— PROBLEM TO SOLVE —
Swap "log" for "register" in every row below and write the rows out again with all other wording left unchanged, omitting the pictures.

---- DATA

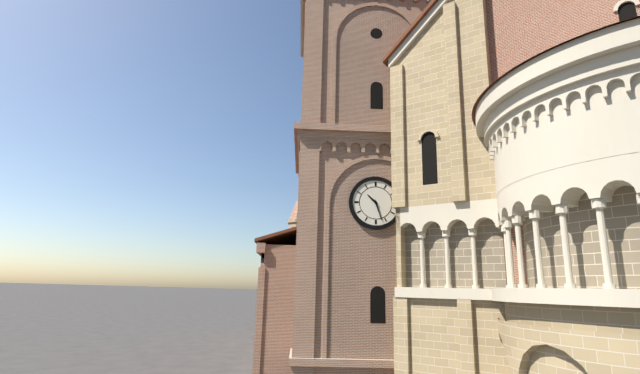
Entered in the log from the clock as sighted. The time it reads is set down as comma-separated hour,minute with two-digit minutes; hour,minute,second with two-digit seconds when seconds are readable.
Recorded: 10,27
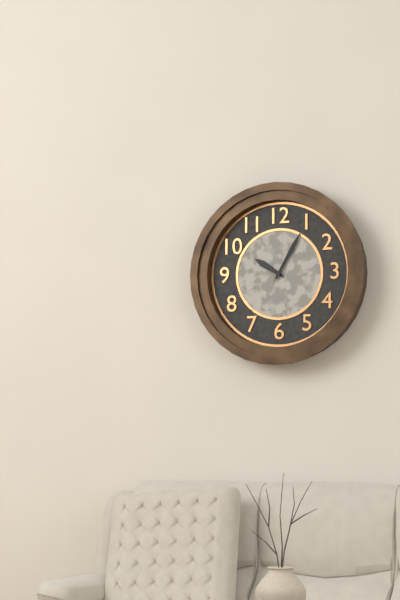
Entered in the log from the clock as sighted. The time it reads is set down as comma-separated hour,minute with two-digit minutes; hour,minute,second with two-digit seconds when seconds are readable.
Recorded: 10,05,05
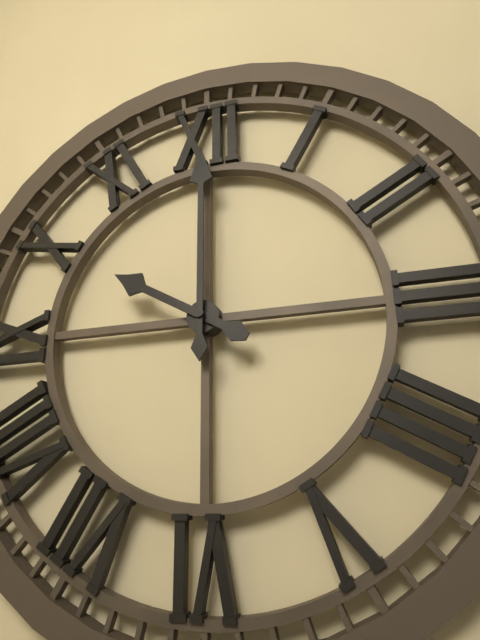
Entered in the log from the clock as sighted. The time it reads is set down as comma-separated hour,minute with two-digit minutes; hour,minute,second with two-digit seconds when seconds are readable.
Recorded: 10,00
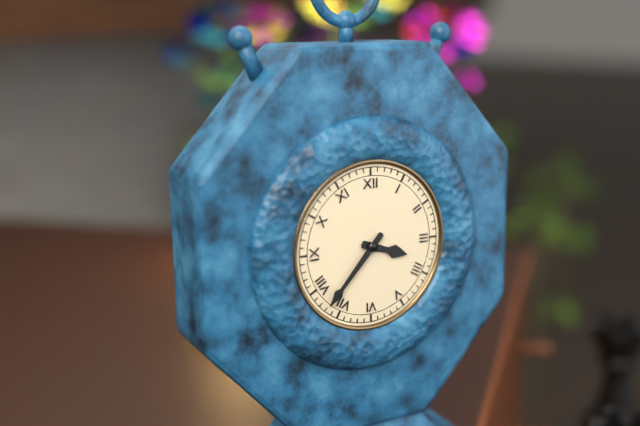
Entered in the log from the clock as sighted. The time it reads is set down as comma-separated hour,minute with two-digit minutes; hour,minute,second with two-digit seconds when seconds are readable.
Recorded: 3,37
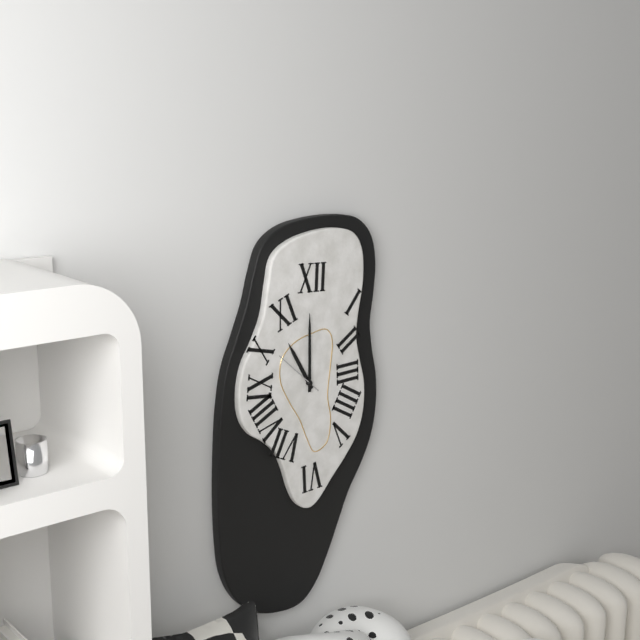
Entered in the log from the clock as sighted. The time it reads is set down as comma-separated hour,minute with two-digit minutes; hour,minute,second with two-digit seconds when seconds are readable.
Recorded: 11,00,52
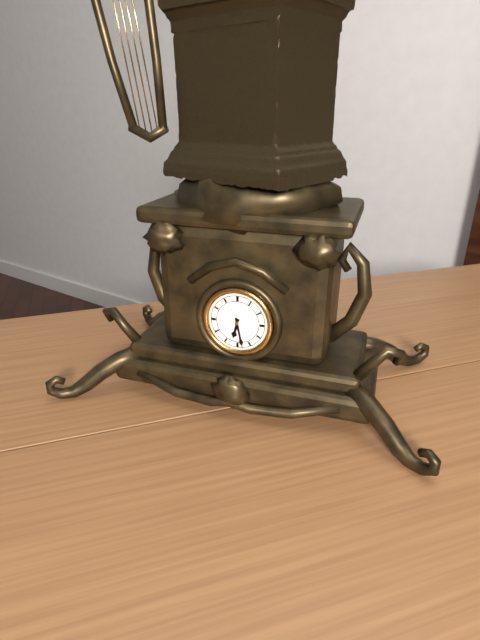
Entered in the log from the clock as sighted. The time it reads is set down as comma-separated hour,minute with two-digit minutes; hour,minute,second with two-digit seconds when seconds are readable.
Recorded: 6,28
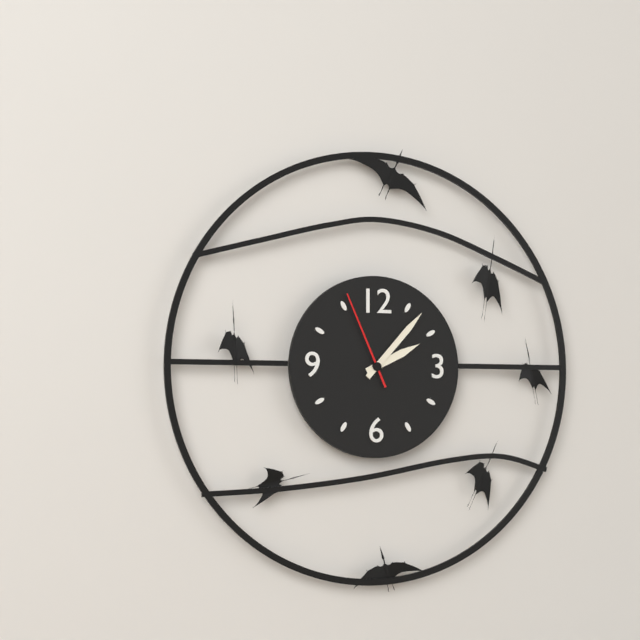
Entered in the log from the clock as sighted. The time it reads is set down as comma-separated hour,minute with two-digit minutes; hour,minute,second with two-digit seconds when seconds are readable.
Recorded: 2,07,56
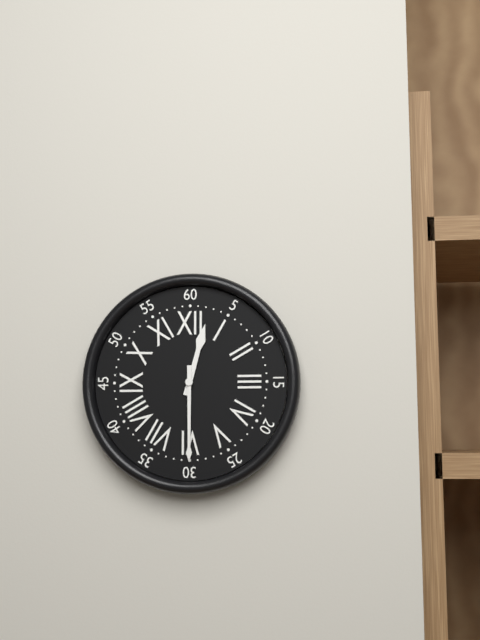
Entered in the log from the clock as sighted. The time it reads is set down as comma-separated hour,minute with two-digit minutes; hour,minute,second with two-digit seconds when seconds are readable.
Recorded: 12,30
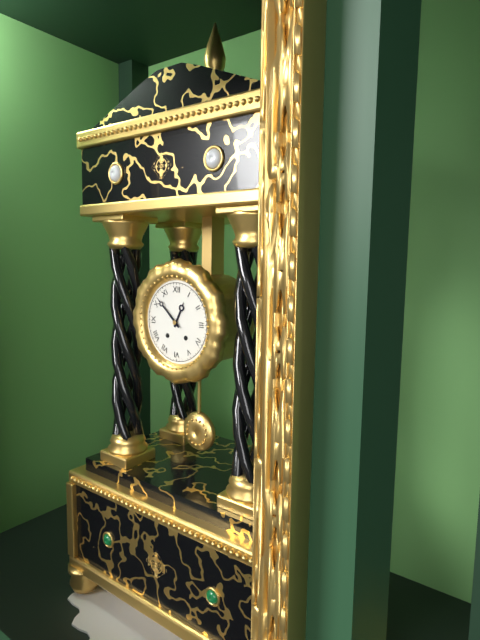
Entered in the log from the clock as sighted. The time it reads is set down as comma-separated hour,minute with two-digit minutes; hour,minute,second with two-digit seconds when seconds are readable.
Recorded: 12,52
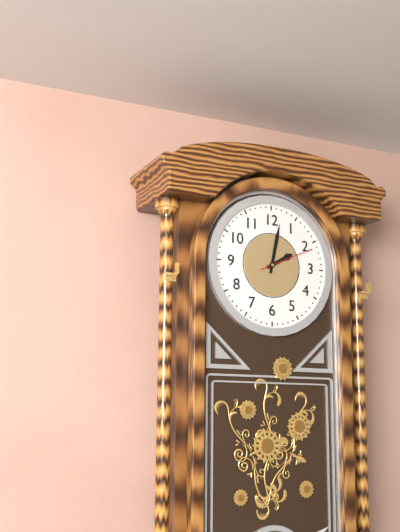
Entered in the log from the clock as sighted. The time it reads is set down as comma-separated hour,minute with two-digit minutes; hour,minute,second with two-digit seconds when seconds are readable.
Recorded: 2,02,11
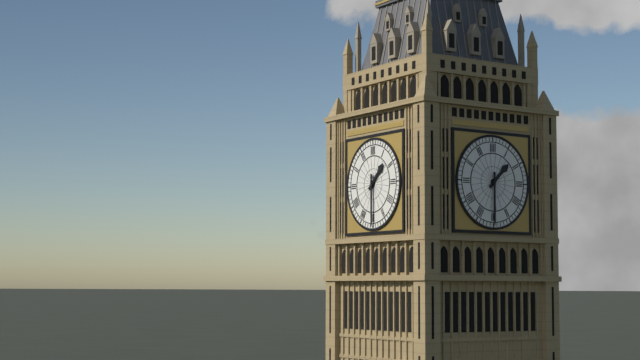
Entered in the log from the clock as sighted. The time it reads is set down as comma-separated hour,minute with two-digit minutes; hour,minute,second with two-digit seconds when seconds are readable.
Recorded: 1,30
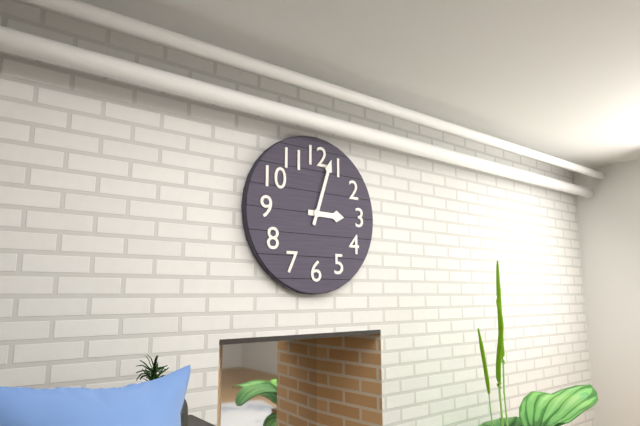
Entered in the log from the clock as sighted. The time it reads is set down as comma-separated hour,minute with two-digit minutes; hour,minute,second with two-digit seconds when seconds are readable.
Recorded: 3,03
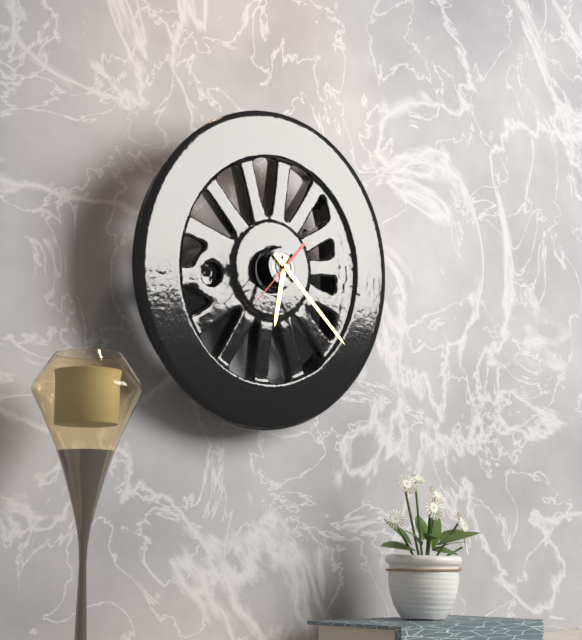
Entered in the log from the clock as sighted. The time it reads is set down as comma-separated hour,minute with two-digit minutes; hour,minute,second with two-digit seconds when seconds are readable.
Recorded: 6,22,37
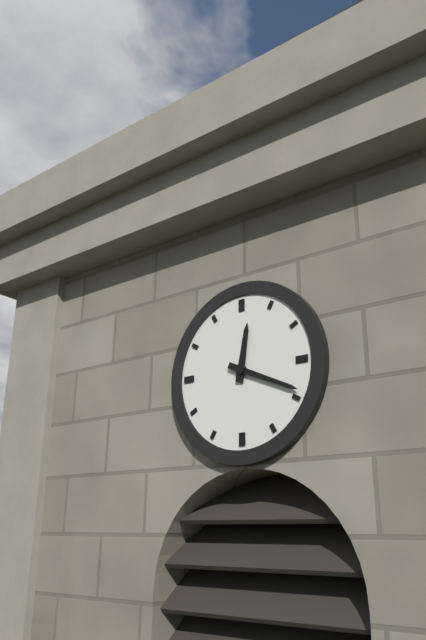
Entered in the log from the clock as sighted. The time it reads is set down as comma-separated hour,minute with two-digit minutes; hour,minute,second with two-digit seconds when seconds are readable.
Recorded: 12,19
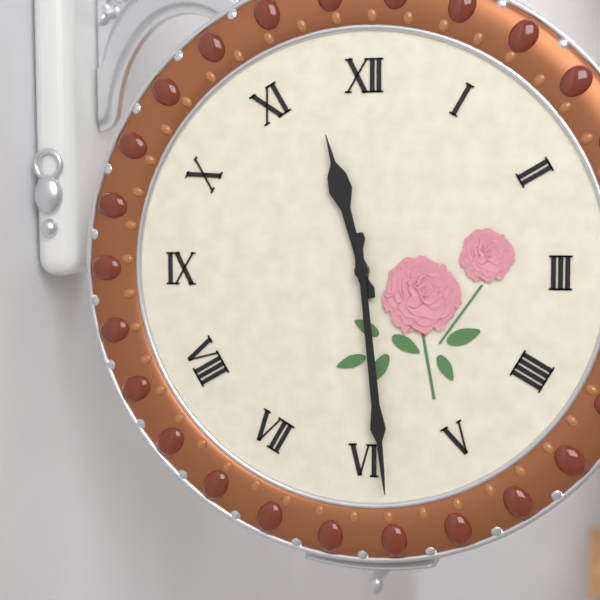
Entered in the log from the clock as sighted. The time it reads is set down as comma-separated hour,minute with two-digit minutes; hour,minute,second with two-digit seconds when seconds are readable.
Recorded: 11,29
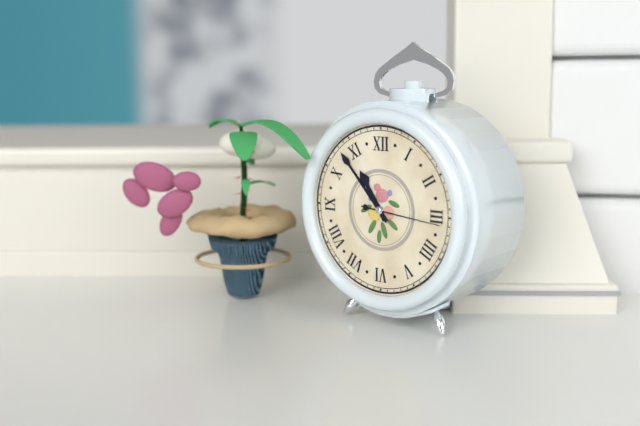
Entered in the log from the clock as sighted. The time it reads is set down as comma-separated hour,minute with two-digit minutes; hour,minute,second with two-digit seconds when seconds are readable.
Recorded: 10,53,16
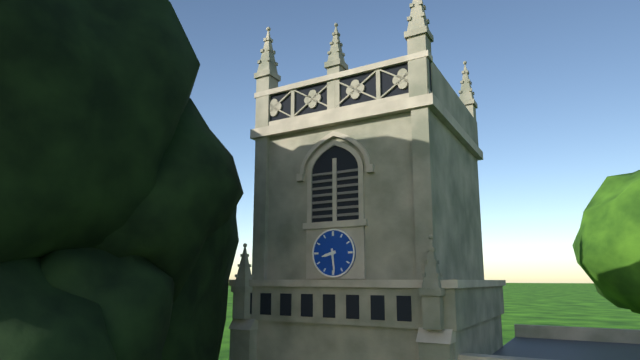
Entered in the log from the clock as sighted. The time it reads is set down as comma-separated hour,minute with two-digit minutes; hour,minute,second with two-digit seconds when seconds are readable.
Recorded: 8,29
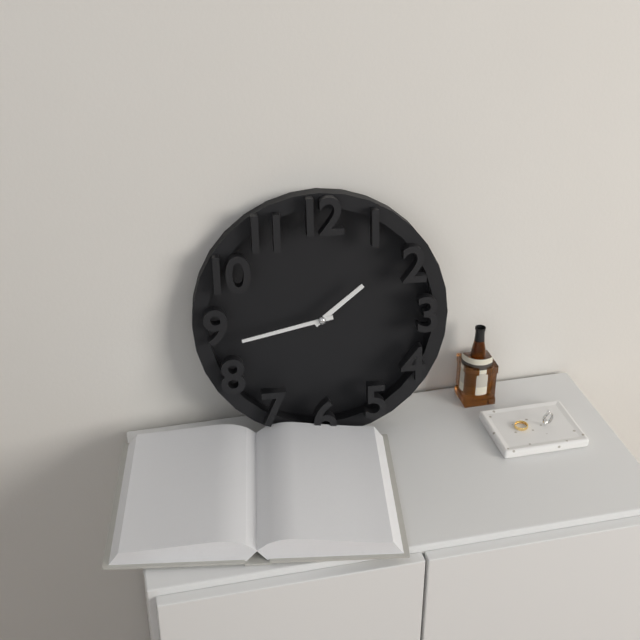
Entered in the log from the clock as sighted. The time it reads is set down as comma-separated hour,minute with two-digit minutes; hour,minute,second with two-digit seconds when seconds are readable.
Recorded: 1,43
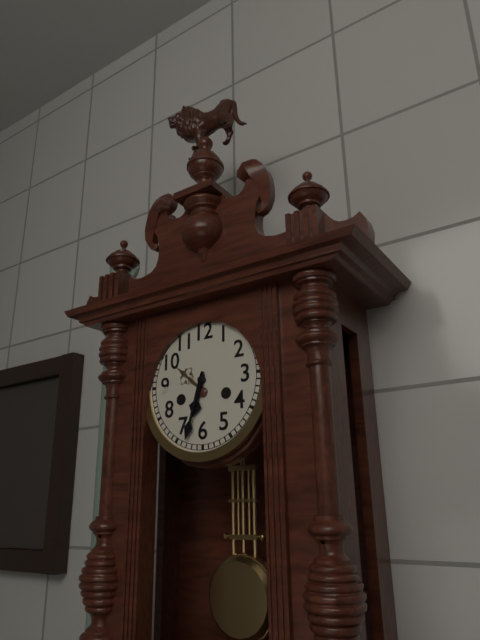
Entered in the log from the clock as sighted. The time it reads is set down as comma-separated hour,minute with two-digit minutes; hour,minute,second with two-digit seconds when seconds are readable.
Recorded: 6,33
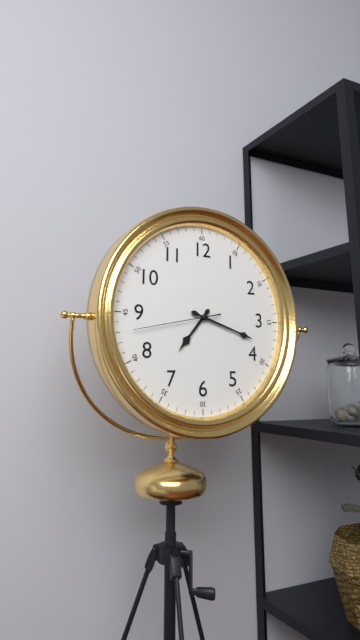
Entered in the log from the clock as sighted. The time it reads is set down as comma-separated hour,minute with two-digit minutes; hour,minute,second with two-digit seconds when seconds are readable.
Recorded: 7,18,43
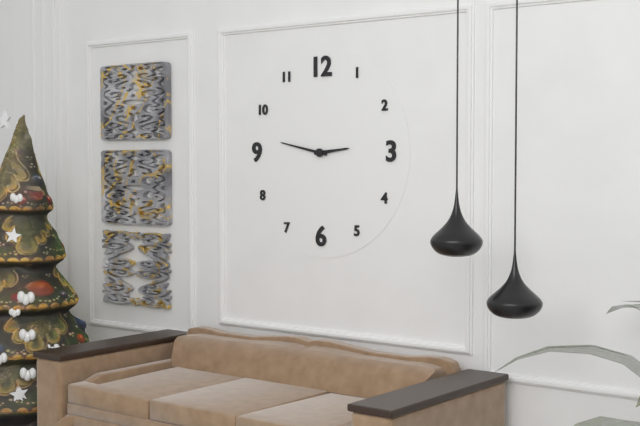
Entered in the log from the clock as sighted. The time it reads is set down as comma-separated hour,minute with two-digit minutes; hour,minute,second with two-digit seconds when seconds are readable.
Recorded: 2,47
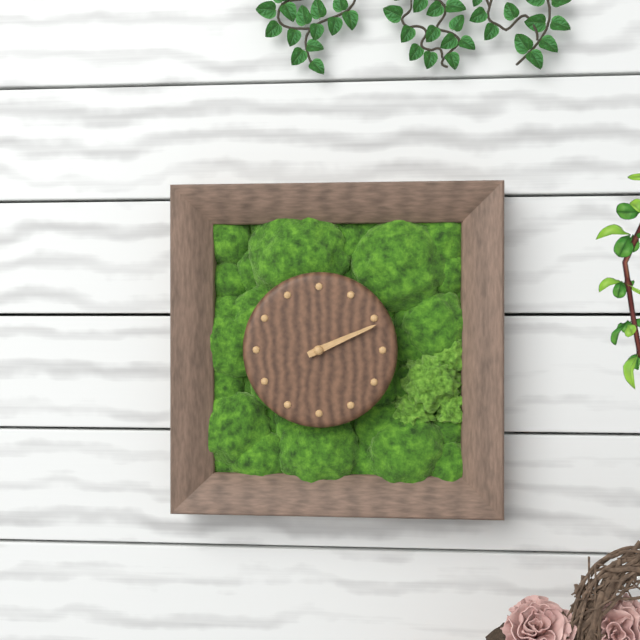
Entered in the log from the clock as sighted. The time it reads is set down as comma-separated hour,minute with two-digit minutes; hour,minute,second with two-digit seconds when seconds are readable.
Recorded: 2,11
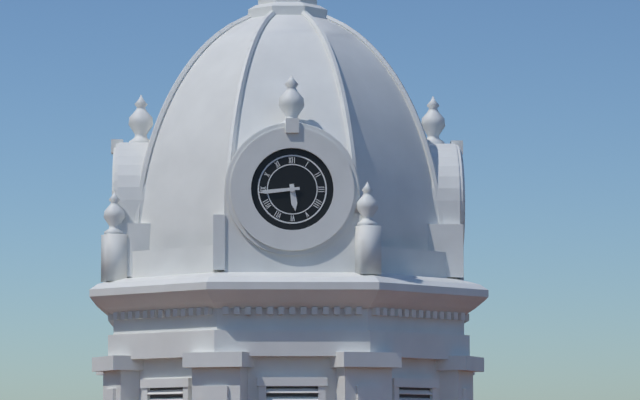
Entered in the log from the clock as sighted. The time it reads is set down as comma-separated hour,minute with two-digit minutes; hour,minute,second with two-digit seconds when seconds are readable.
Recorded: 5,44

--------

— RESPONSE TO THE TASK —
Entered in the register from the clock as sighted. The time it reads is set down as comma-separated hour,minute with two-digit minutes; hour,minute,second with two-digit seconds when seconds are readable.
Recorded: 10,27
Entered in the register from the clock as sighted. The time it reads is set down as comma-separated hour,minute with two-digit minutes; hour,minute,second with two-digit seconds when seconds are readable.
Recorded: 10,05,05
Entered in the register from the clock as sighted. The time it reads is set down as comma-separated hour,minute with two-digit minutes; hour,minute,second with two-digit seconds when seconds are readable.
Recorded: 10,00
Entered in the register from the clock as sighted. The time it reads is set down as comma-separated hour,minute with two-digit minutes; hour,minute,second with two-digit seconds when seconds are readable.
Recorded: 3,37
Entered in the register from the clock as sighted. The time it reads is set down as comma-separated hour,minute with two-digit minutes; hour,minute,second with two-digit seconds when seconds are readable.
Recorded: 11,00,52
Entered in the register from the clock as sighted. The time it reads is set down as comma-separated hour,minute with two-digit minutes; hour,minute,second with two-digit seconds when seconds are readable.
Recorded: 6,28
Entered in the register from the clock as sighted. The time it reads is set down as comma-separated hour,minute with two-digit minutes; hour,minute,second with two-digit seconds when seconds are readable.
Recorded: 2,07,56
Entered in the register from the clock as sighted. The time it reads is set down as comma-separated hour,minute with two-digit minutes; hour,minute,second with two-digit seconds when seconds are readable.
Recorded: 12,30
Entered in the register from the clock as sighted. The time it reads is set down as comma-separated hour,minute with two-digit minutes; hour,minute,second with two-digit seconds when seconds are readable.
Recorded: 12,52
Entered in the register from the clock as sighted. The time it reads is set down as comma-separated hour,minute with two-digit minutes; hour,minute,second with two-digit seconds when seconds are readable.
Recorded: 2,02,11
Entered in the register from the clock as sighted. The time it reads is set down as comma-separated hour,minute with two-digit minutes; hour,minute,second with two-digit seconds when seconds are readable.
Recorded: 1,30
Entered in the register from the clock as sighted. The time it reads is set down as comma-separated hour,minute with two-digit minutes; hour,minute,second with two-digit seconds when seconds are readable.
Recorded: 3,03
Entered in the register from the clock as sighted. The time it reads is set down as comma-separated hour,minute with two-digit minutes; hour,minute,second with two-digit seconds when seconds are readable.
Recorded: 6,22,37
Entered in the register from the clock as sighted. The time it reads is set down as comma-separated hour,minute with two-digit minutes; hour,minute,second with two-digit seconds when seconds are readable.
Recorded: 12,19
Entered in the register from the clock as sighted. The time it reads is set down as comma-separated hour,minute with two-digit minutes; hour,minute,second with two-digit seconds when seconds are readable.
Recorded: 11,29
Entered in the register from the clock as sighted. The time it reads is set down as comma-separated hour,minute with two-digit minutes; hour,minute,second with two-digit seconds when seconds are readable.
Recorded: 10,53,16
Entered in the register from the clock as sighted. The time it reads is set down as comma-separated hour,minute with two-digit minutes; hour,minute,second with two-digit seconds when seconds are readable.
Recorded: 8,29
Entered in the register from the clock as sighted. The time it reads is set down as comma-separated hour,minute with two-digit minutes; hour,minute,second with two-digit seconds when seconds are readable.
Recorded: 1,43
Entered in the register from the clock as sighted. The time it reads is set down as comma-separated hour,minute with two-digit minutes; hour,minute,second with two-digit seconds when seconds are readable.
Recorded: 6,33
Entered in the register from the clock as sighted. The time it reads is set down as comma-separated hour,minute with two-digit minutes; hour,minute,second with two-digit seconds when seconds are readable.
Recorded: 7,18,43
Entered in the register from the clock as sighted. The time it reads is set down as comma-separated hour,minute with two-digit minutes; hour,minute,second with two-digit seconds when seconds are readable.
Recorded: 2,47
Entered in the register from the clock as sighted. The time it reads is set down as comma-separated hour,minute with two-digit minutes; hour,minute,second with two-digit seconds when seconds are readable.
Recorded: 2,11
Entered in the register from the clock as sighted. The time it reads is set down as comma-separated hour,minute with two-digit minutes; hour,minute,second with two-digit seconds when seconds are readable.
Recorded: 5,44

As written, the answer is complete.